There won’t be a much more exciting finish than this year’s Colts-Patriots. Of course, there won’t be a much more idiotic call than Bill Belichick electing to go for a fourth-and-2 from his own 28-yard line despite his team holding a six-point lead. There is no legitimate excuse for such a move. It wasn’t gutsy, and even if it had worked, it just wasn’t smart. Is the pressure of not winning a Super Bowl in five years starting to wear on the Hooded One?

So, according to them, Belichick is “idiotic” and his decision was “unbelievable,” but neither of those adjectives are accompanied by any analysis whatsoever. On the other hand, here’s some quick postgame analysis from a couple of blogs. First, Smart Football, which analyzed the decision without crunching the numbers:

The goal is, obviously, to maximize your chance of winning. If you punt, your chances of winning are your odds of stopping a streaking Manning who has just torched your defense the whole fourth quarter. He will have to drive about 70 yards. Because of his excellence in clock management, the two-minute warning, and their timeout, time was not really a factor. (The analysis would be much different if there was only, say, a minute left.)

If you go for it, your chance of winning hinges on two outcomes: (a) if you get the first down, you win the game; and (b) if you don’t get it, you still have a chance to stop Manning. So your chance of winning if you go for it is the sum of (a) your chance of converting; and (b) your chance of stopping Manning from the 30 yard line.

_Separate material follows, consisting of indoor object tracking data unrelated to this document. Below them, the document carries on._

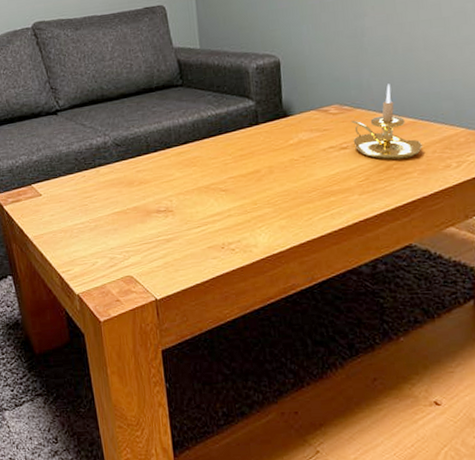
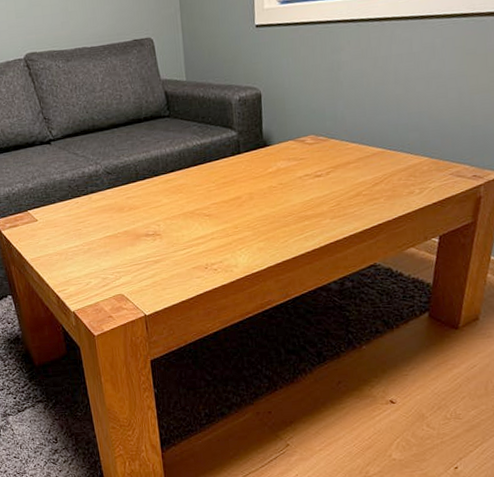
candle holder: present [351,84,423,161] -> none [325,115,390,187]

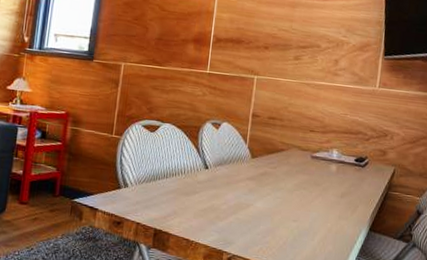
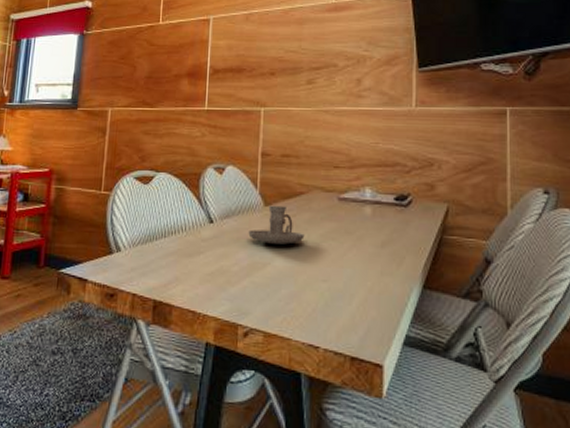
candle holder: none [236,158,282,190] -> present [248,205,305,245]

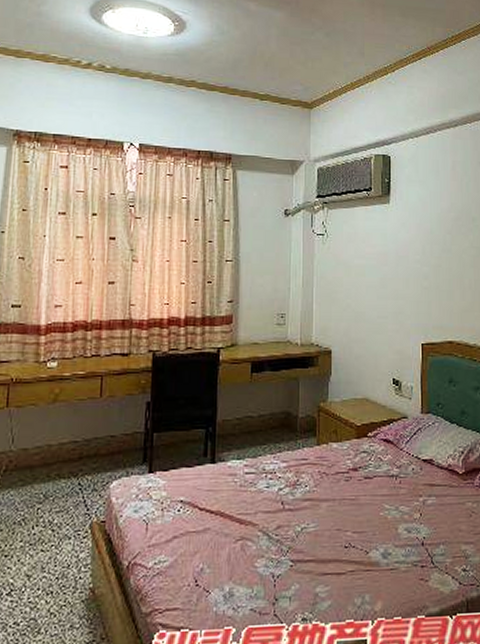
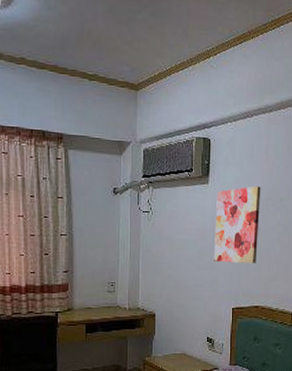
wall art: none [397,205,450,291] -> present [213,186,261,263]

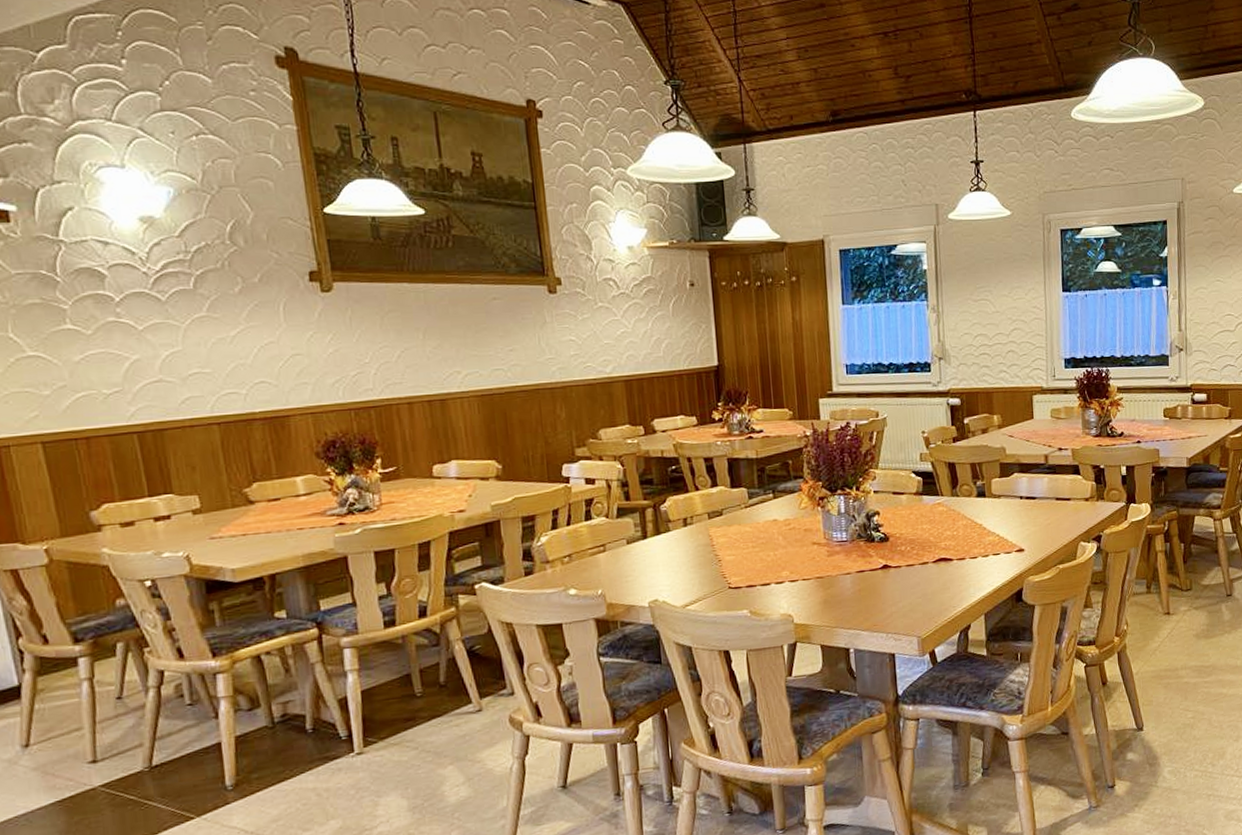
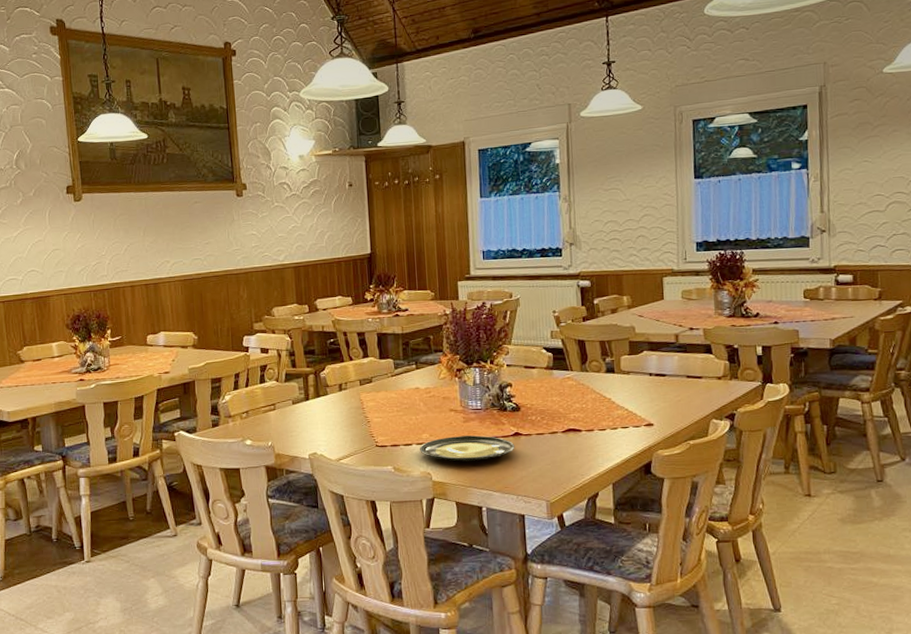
plate: none [779,570,884,600] -> present [420,435,515,462]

Here’s Advanced NFL Stats with the numbers:

Statistically, the better decision would be to go for it, and by a good amount. However, these numbers are baselines for the league as a whole. You’d have to expect the Colts had a better than a 30% chance of scoring from their 34, and an accordingly higher chance to score from the Pats’ 28. But any adjustment in their likelihood of scoring from either field position increases the advantage of going for it. You can play with the numbers any way you like, but it’s pretty hard to come up with a realistic combination of numbers that make punting the better option. At best, you could make it a wash.

Are we really going to miss those guys I quoted at the top?